The U.S. Food and Drug Administration (FDA) has recently granted orphan drug and rare pediatric disease designations to multiple therapies aimed at treating Duchenne muscular dystrophy (DMD) and Becker muscular dystrophy (BMD), underscoring the urgent need for effective treatments for these debilitating conditions. These designations provide significant incentives for pharmaceutical companies to develop therapies for rare diseases affecting fewer than 200,000 people in the United States, offering benefits such as market exclusivity and fee waivers.
RAG-18: Activating Utrophin for DMD and BMD
Ractigen Therapeutics' RAG-18, a first-of-its-kind small activating RNA (RNAa) candidate, has received orphan drug designation for both DMD and BMD. RAG-18 is designed to specifically target and activate utrophin (UTRN) gene expression. Utrophin, located on chromosome 6, is a paralog of dystrophin, exhibiting significant structural and functional similarities. Activating utrophin expression represents a promising therapeutic strategy for DMD, particularly as utrophin-A, the major isoform in myofibers, is enriched in neuromuscular and myotendinous junctions of adult muscles and at the sarcolemma of regenerating myofibers.

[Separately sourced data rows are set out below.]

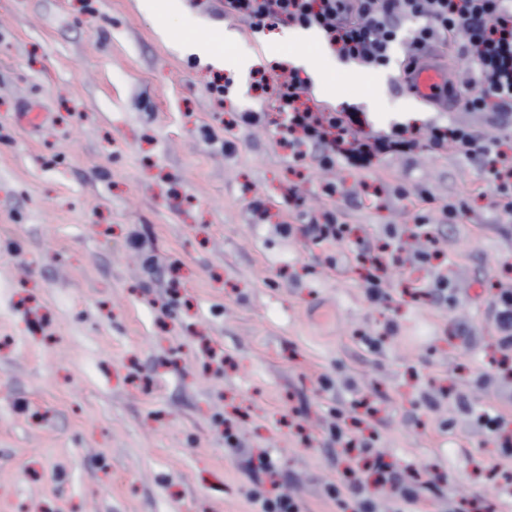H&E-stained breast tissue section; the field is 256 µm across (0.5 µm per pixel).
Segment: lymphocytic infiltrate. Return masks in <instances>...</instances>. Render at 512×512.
I'll use <instances>...</instances> for the list:
<instances>
[{"mask_svg": "<svg viewBox=\"0 0 512 512\" xmlns=\"http://www.w3.org/2000/svg\"><path fill=\"white\" fill-rule=\"evenodd\" d=\"M224 14L244 21L256 33L286 23L318 28L341 58L370 70L387 67L393 45L405 40L407 50L399 67L403 89L416 64L434 46L459 40L458 54L472 75L466 107L512 112V0H224ZM254 85L269 90L281 118L278 143L294 164L311 161L330 168L341 162L368 169L389 155L451 151L482 170L497 206L512 213V156L504 151L503 139L486 138L444 117L423 127L396 123L386 130L367 131L356 107L312 102L309 77L285 61L273 62L269 75L260 76ZM305 218L302 232L315 244L330 245L346 235L338 211L310 210ZM400 248L397 241L380 246L366 239L359 243L357 260L367 269L366 294L373 303L391 300L381 284ZM331 437L342 455L354 450L365 454L377 484L388 488L396 500L413 503L420 498L415 473L393 469L369 441L347 429L344 414H337Z\"/></svg>", "mask_w": 512, "mask_h": 512, "instance_id": "obj_1", "label": "lymphocytic infiltrate"}]
</instances>
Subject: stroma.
I'll list each match as a JSON object with an SVG mask.
<instances>
[{
  "label": "stroma",
  "instance_id": "1",
  "mask_svg": "<svg viewBox=\"0 0 512 512\" xmlns=\"http://www.w3.org/2000/svg\"><path fill=\"white\" fill-rule=\"evenodd\" d=\"M227 32L235 55L265 43L220 0H0V512H252L258 487L299 512H346L328 493L344 468L329 412L361 399L386 461L437 484L411 505L375 490L378 512H512V484L488 476L512 473V452L482 421L512 424V379L489 367L512 214L454 153L322 171L293 165L275 126L225 131L216 75L239 111L271 106L252 71L181 40ZM404 50L378 70L313 53L336 81L314 98L355 104L374 130L437 118L397 87ZM292 192L339 209L347 239L298 232ZM423 192L466 205L451 222L429 214L448 303L403 296L431 279L403 258L383 283L393 303L377 305L357 242L411 230ZM257 197L271 212L259 224ZM267 455L274 482L253 470Z\"/></svg>",
  "mask_w": 512,
  "mask_h": 512
}]
</instances>
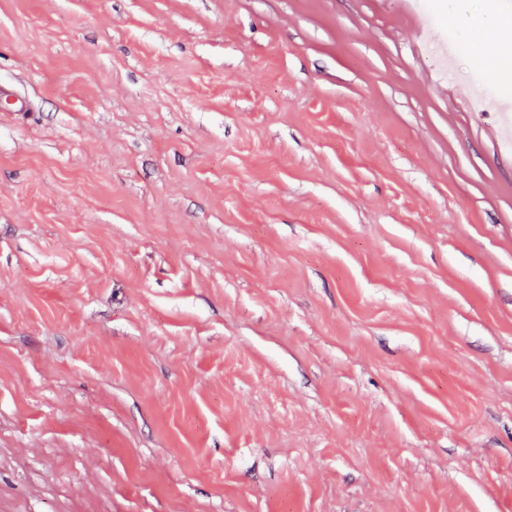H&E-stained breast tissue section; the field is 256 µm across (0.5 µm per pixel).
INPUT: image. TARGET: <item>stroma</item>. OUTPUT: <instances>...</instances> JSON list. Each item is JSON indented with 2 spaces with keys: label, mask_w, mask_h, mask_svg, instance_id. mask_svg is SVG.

Preclinical studies have demonstrated that RAG-18 effectively mitigates muscle damage through its RNAa mechanism. Long-Cheng Li, founder and CEO of Ractigen, stated that this designation, combined with the previous rare pediatric disease designation, "reflects the groundbreaking work we’re doing with RNA activation (RNAa) and reinforces our commitment to making a real difference in the lives of those affected by rare diseases."

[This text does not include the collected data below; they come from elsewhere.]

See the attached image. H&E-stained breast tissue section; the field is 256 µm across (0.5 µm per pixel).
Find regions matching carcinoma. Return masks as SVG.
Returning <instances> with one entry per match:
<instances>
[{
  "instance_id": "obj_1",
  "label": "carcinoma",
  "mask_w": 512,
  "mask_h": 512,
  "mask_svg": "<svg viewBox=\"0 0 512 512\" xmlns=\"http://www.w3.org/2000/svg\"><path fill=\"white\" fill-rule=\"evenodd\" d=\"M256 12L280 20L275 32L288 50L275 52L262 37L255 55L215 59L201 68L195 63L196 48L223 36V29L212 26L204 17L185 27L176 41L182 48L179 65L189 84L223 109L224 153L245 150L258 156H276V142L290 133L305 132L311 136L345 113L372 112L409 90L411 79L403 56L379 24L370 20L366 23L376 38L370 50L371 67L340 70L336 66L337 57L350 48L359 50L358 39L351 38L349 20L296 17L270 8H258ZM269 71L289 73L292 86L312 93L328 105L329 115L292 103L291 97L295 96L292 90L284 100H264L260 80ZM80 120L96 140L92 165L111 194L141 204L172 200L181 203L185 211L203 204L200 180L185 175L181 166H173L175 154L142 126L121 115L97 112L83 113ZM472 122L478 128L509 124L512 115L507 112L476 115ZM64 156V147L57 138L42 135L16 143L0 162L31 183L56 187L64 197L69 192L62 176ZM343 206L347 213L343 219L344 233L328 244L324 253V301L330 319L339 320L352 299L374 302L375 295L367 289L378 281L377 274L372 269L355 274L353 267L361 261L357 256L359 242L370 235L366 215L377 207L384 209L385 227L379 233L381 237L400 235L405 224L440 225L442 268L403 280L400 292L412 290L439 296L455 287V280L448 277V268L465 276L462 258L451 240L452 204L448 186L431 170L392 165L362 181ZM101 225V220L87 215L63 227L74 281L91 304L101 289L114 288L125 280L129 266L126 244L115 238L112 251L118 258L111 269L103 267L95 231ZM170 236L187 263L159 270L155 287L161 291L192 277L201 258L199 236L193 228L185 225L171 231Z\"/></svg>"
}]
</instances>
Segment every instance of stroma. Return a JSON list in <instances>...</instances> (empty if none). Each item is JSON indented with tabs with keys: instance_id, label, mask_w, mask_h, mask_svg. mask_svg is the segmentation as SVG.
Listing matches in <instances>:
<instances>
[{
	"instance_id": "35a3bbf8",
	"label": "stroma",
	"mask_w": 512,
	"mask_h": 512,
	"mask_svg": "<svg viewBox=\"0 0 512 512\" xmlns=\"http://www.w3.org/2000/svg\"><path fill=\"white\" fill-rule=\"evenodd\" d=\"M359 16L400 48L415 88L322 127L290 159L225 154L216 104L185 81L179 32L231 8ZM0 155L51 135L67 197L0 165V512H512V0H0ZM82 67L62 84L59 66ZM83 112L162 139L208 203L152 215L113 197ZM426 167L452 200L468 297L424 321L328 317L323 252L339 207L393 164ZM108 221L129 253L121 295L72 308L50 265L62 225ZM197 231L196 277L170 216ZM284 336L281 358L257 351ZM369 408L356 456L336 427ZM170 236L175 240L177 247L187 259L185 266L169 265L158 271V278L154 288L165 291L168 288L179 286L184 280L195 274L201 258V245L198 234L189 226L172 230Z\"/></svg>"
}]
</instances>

DMD, caused by mutations in the dystrophin gene on the X chromosome, affects approximately 1 in 3500 to 1 in 6000 males. The median life expectancy for individuals with DMD is 26 years. BMD, a milder form of DMD, also results from dystrophin gene mutations, but currently, there are no FDA-approved drugs specifically for BMD.

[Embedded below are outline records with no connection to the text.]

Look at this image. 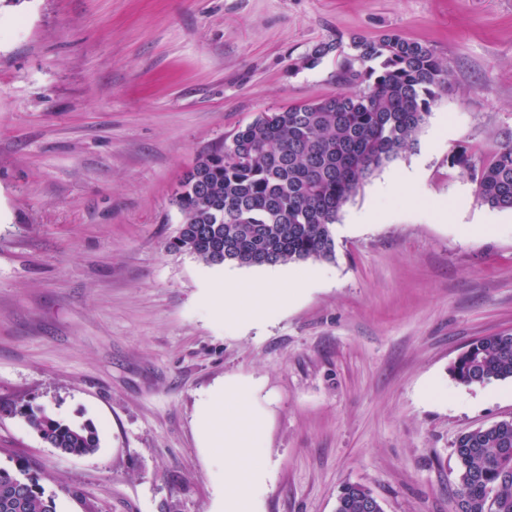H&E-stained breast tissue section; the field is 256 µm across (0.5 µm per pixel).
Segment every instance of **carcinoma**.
<instances>
[{
	"instance_id": "carcinoma-1",
	"label": "carcinoma",
	"mask_w": 512,
	"mask_h": 512,
	"mask_svg": "<svg viewBox=\"0 0 512 512\" xmlns=\"http://www.w3.org/2000/svg\"><path fill=\"white\" fill-rule=\"evenodd\" d=\"M336 53L337 81L350 90L262 112L224 147L201 154L185 174L173 204L181 214L168 248L207 265L263 266L335 258L331 226L362 183L417 145L450 62L433 48L388 32L354 36L351 52L324 42L301 58L314 67ZM477 197L512 210V143L471 168ZM472 386L512 380V333L471 342L449 367ZM42 441L65 455L98 449L89 424H70L32 408L24 412ZM462 512H512V421L462 433L454 442ZM372 497L343 485L336 512H363ZM0 512H56L36 479L0 469Z\"/></svg>"
}]
</instances>
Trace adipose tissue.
<instances>
[{"mask_svg":"<svg viewBox=\"0 0 512 512\" xmlns=\"http://www.w3.org/2000/svg\"><path fill=\"white\" fill-rule=\"evenodd\" d=\"M289 276L281 265L262 280L246 283L228 271L213 283L210 298L228 324L259 327L289 298L283 286ZM260 392L255 379L229 375L198 400L194 427L199 444L222 449L225 459L224 494L216 512H258L257 496L271 479L266 464L258 460L271 422Z\"/></svg>","mask_w":512,"mask_h":512,"instance_id":"ef3b65f1","label":"adipose tissue"}]
</instances>
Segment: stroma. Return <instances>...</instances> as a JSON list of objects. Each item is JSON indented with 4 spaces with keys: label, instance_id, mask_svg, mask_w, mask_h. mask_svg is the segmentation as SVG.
Wrapping results in <instances>:
<instances>
[{
    "label": "stroma",
    "instance_id": "1",
    "mask_svg": "<svg viewBox=\"0 0 512 512\" xmlns=\"http://www.w3.org/2000/svg\"><path fill=\"white\" fill-rule=\"evenodd\" d=\"M386 31L451 63L444 148L364 181L330 283L227 327L205 298L216 267L166 247L183 175L259 113L345 91L335 56L297 68L315 45ZM509 140L512 0H0V468L56 512H211L224 461L198 446L197 401L244 375L272 416L260 512H335L348 482L384 512H451L455 439L512 419L511 380L448 372L512 332V211L470 171ZM419 163L423 195L384 202L394 223L343 231ZM437 205L447 220L419 218ZM26 407L91 424L96 453L49 447Z\"/></svg>",
    "mask_w": 512,
    "mask_h": 512
}]
</instances>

Neu-REFIX Beta Glucan: An Immune-Modulating Food Supplement
Neu-REFIX Beta glucan, a food supplement produced in Japan, has also received both rare pediatric disease and orphan drug designations from the FDA for DMD treatment. This designation will facilitate clinical trials in the USA, building on preclinical and clinical studies conducted in Japan and India. Neu-REFIX Beta 1,3-1,6 glucan is an exo-polysaccharide derived from the N-163 strain of Aureobasidium Pullulans. It is available as an orally consumable, allergen-free food supplement.
Research indicates that Neu-REFIX possesses anti-inflammatory properties, potentially modifying the disease course in DMD. Studies have documented its safety and potential benefits, leading to further research into autoimmune diseases, multiple sclerosis, and psoriasis vulgaris. The journey started in 2009, and findings have been presented at conferences such as the Asian and Oceanian Myology Center- Japan Muscle Society joint conference (AOMC-JMS 2024).
NS-050/NCNP-03: Antisense Oligonucleotide Therapy
Nippon Shinyaku Co., Ltd. previously received rare pediatric disease designation for NS-050/NCNP-03, an antisense oligonucleotide being developed for DMD treatment. This therapy targets patients with confirmed gene mutations amenable to exon 50 skipping. NS-050/NCNP-03 works by skipping part of the genetic information of the dystrophin gene, producing a functional dystrophin protein with a slightly shorter chain length, which is expected to suppress muscle function deterioration.
DMD primarily affects males and results from a deficiency in the dystrophin protein. Nippon Shinyaku is preparing clinical trials of NS-050/NCNP-03 in patients with DMD in Japan and the United States.
These FDA designations highlight the ongoing efforts to develop innovative therapies for DMD and BMD, addressing significant unmet medical needs in these rare and devastating conditions. While some RNA treatments have received conditional approval based on read-through or exon-skipping strategies, their applicability is limited to a small percentage of patients, and their efficacy in dystrophin restoration has been controversial. The pursuit of novel approaches, such as utrophin activation and immune modulation, offers hope for more effective and broadly applicable treatments.